С другой стороны, последнее предложение несколько смягчает тягостное чувство, которое неизменно охватывает путника на подъезде к этому мрачному месту гибели целого клана. Наверное, Эндрю Лэнг был единственным писателем, на которого долина Гленко произвела приятное, бодрящее впечатление. Описание, данное Маколеем, хорошо известно читателю, и нет нужды его здесь приводить. То же самое можно сказать и о впечатлениях Дороти Вордсворт. Но лично мне больше всего нравится малоизвестное письмо Диккенса Джону Форстеру, где первый описывает свою поездку через эту долину.

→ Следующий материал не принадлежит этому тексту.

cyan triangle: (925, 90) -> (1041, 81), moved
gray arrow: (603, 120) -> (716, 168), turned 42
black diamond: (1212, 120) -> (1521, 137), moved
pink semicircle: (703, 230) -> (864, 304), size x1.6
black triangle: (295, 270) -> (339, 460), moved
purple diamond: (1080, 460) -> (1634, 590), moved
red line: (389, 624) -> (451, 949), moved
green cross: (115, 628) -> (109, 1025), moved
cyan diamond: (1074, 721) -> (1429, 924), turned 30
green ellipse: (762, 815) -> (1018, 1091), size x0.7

Все время, — пишет Диккенс, — дорога тянулась среди пустошей и гор с огромными массами скал, которые свалились Бог знает откуда и рассыпались по земле во всех направлениях, придавая этому месту сходство с кладбищем некоей расы великанов. Время от времени нам попадалась одинокая хижина, у которой не было ни окон, ни печной трубы, а дым от сжигаемого торфа выходил прямо в дверь. Однако должен сказать, что за дюжину пройденных миль мы едва ли встретили шесть таких хижин. Трудно себе представить места более пустынные, дикие и величественные, чем эта долина. Гленко сама по себе совершенноужасна. И дорога выглядела не менее кошмарной. По обочинам от нее тянутся высокие скалы, по которым во всех направлениях стекают шумные ручьи. С одной стороны (слева по ходу нашего движения, если быть точными) среди этих скал на большой высоте пролегают десятки узких гленов. Они образуют такие жуткие места, какие можно узреть лишь в самых страшных горячечных кошмарах. Увиденная картина запомнится мне на долгие годы, а вернее сказать, до конца моих дней (и это не шутка и не фигура речи). Само воспоминание об этом переходе заставляет меня содрогаться…

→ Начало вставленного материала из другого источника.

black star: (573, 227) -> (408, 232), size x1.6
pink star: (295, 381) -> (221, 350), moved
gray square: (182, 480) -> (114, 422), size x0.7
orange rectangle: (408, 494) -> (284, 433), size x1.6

После такого описания я выступил в путь уже готовым ужасаться и содрогаться. Однако, увы, в тот день сияло солнце, Гленко пребывала в радостном и отнюдь не пугающем расположении духа (наверное, именно в этом настроении ее и застал Эндрю Лэнг). Она, конечно, пустынная, дикая и, как большая часть горной Шотландии, внушает почтение человеку. Я бы сказал, что Гленко преподает нам хороший урок смирения. Попав сюда, начинаешь осознавать, что человек — пренебрежимо малая величина, которую здешние горы никогда не принимали в расчет. Они относятся к нам не враждебно, скорее, с рассеянным небрежением. Если бы человека внезапно закинуло на Луну, то он, наверное, рассматривал бы лунный пейзаж — чужой, холодный, безразличный — с тем же суеверным трепетом, с каким я взирал на долину Гленко. Здешним горам неведомо милосердие. С самого момента зарождения жизни они так и не выбрались из своей первоначальной теплой слизи. Они до сих грезят геологическими конвульсиями. Озаренная солнечным светом Гленко не вызывает у человека содрогания, потому что она прекрасна. Она, скорее, зачаровывает. Хочется сесть и долго-долго смотреть на нее — как вы часами сидите на песке, глядите на Сфинкса и гадаете, что там он (если, конечно, предположить, что Сфинкс — «он») увидел в бесконечном небе. Возможно, Бога? Гленко порождает такие же чувства.